-- Available data follows --

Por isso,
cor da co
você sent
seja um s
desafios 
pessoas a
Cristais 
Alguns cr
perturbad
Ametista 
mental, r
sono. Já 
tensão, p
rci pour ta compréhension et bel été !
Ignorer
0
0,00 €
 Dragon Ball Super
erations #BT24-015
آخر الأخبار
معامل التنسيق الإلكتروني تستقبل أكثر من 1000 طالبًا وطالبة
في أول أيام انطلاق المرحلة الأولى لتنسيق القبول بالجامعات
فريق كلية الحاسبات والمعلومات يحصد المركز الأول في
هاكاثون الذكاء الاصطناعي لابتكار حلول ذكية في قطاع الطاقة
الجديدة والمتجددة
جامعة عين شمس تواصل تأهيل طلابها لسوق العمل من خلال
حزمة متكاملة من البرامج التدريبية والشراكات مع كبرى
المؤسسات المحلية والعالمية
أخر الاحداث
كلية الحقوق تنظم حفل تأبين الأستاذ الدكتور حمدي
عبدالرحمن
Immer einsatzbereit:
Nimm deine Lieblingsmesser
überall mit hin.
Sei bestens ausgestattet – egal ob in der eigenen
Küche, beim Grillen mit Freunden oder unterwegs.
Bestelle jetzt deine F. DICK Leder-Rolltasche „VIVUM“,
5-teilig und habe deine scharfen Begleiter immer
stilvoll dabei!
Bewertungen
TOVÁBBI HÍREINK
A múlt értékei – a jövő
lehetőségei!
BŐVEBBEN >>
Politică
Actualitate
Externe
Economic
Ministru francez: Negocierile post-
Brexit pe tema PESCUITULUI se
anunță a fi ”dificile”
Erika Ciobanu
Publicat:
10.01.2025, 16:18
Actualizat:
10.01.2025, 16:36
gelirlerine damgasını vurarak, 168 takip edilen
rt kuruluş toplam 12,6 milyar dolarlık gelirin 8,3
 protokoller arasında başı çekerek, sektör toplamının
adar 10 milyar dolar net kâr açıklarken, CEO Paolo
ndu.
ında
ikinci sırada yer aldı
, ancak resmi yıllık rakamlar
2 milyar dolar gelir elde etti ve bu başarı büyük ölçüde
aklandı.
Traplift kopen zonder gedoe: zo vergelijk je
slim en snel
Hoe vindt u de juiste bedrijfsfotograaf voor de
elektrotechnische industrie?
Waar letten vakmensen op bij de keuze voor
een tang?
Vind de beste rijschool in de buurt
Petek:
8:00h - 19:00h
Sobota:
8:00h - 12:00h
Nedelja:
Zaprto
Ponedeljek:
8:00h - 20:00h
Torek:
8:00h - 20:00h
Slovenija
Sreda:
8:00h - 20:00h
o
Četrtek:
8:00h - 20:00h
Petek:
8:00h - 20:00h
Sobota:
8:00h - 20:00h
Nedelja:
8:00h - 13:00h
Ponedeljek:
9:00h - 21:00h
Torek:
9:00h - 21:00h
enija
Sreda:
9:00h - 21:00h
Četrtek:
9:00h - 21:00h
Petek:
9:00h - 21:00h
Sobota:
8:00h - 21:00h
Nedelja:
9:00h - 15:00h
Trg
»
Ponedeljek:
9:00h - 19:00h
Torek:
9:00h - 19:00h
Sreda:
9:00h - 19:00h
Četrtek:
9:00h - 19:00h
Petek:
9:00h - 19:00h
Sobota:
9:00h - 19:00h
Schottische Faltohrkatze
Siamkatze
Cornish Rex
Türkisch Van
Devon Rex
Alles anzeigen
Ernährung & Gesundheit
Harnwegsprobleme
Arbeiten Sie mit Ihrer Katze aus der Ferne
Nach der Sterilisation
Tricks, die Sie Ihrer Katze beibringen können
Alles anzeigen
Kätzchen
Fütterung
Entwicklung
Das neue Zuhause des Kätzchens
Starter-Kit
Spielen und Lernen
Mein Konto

-- Available data concluded --

# Exercise
Nothing outside this range should appear: the lines from the start of the listing through the line with "آخر الأخبار", each reproduced exactly, both ends included.

# Solution to the exercise
Por isso,
cor da co
você sent
seja um s
desafios 
pessoas a
Cristais 
Alguns cr
perturbad
Ametista 
mental, r
sono. Já 
tensão, p
rci pour ta compréhension et bel été !
Ignorer
0
0,00 €
 Dragon Ball Super
erations #BT24-015
آخر الأخبار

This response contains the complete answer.